Actor-Critics Can Achieve Optimal Sample Efficiency

Actor-critic algorithms have become a cornerstone in reinforcement learning (RL), leveraging the strengths of both policy-based and value-based methods. Despite recent progress in understanding their statistical efficiency, no existing work has successfully learned an $\epsilon$-optimal policy with a sample complexity of $O(1/\epsilon^2)$ trajectories with general function approximation when strategic exploration is necessary. We address this open problem by introducing a novel actor-critic algorithm that attains a sample-complexity of $O(dH^5 \log|\mathcal{A}|/\epsilon^2 + d H^4 \log|\mathcal{F}|/ \epsilon^2)$ trajectories, and accompanying $\sqrt{T}$ regret when the Bellman eluder dimension $d$ does not increase with $T$ at more than a $\log T$ rate. Here, $\mathcal{F}$ is the critic function class, $\mathcal{A}$ is the action space, and $H$ is the horizon in the finite horizon MDP setting. Our algorithm integrates optimism, off-policy critic estimation targeting the optimal Q-function, and rare-switching policy resets.
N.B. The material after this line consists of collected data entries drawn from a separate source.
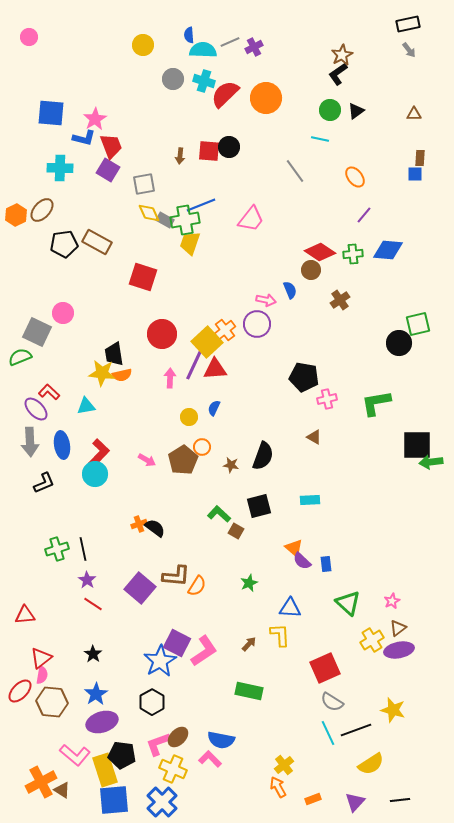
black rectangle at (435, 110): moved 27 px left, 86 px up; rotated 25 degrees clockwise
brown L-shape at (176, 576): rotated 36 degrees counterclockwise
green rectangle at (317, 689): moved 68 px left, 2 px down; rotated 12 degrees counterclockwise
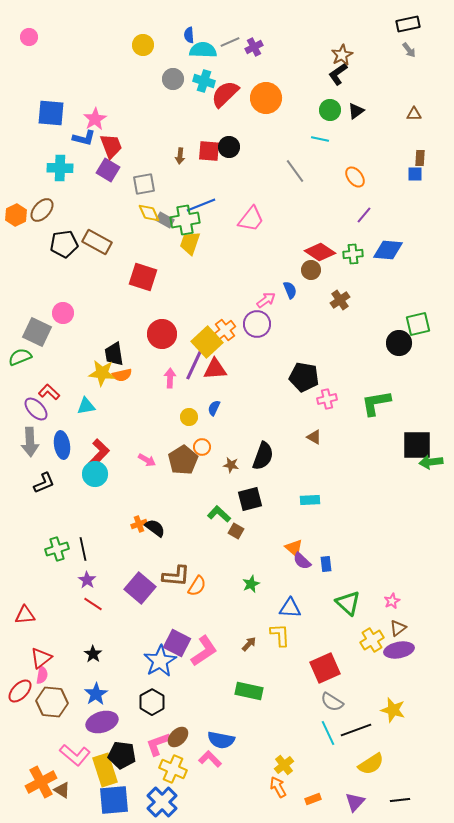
pink arrow at (266, 300): rotated 48 degrees counterclockwise
black square at (259, 506): moved 9 px left, 7 px up
green star at (249, 583): moved 2 px right, 1 px down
We extend this to the setting of Hybrid RL, showing that initializing the critic with offline data yields sample efficiency gains compared to purely offline or online RL. Further, utilizing access to offline data, we provide a \textit{non-optimistic} provably efficient actor-critic algorithm that only additionally requires $N_{\text{off}} \geq c_{\text{off}}^*dH^4/\epsilon^2$ in exchange for omitting optimism, where $c_{\text{off}}^*$ is the single-policy concentrability coefficient and $N_{\text{off}}$ is the number of offline samples. This addresses another open problem in the literature. We further provide numerical experiments to support our theoretical findings.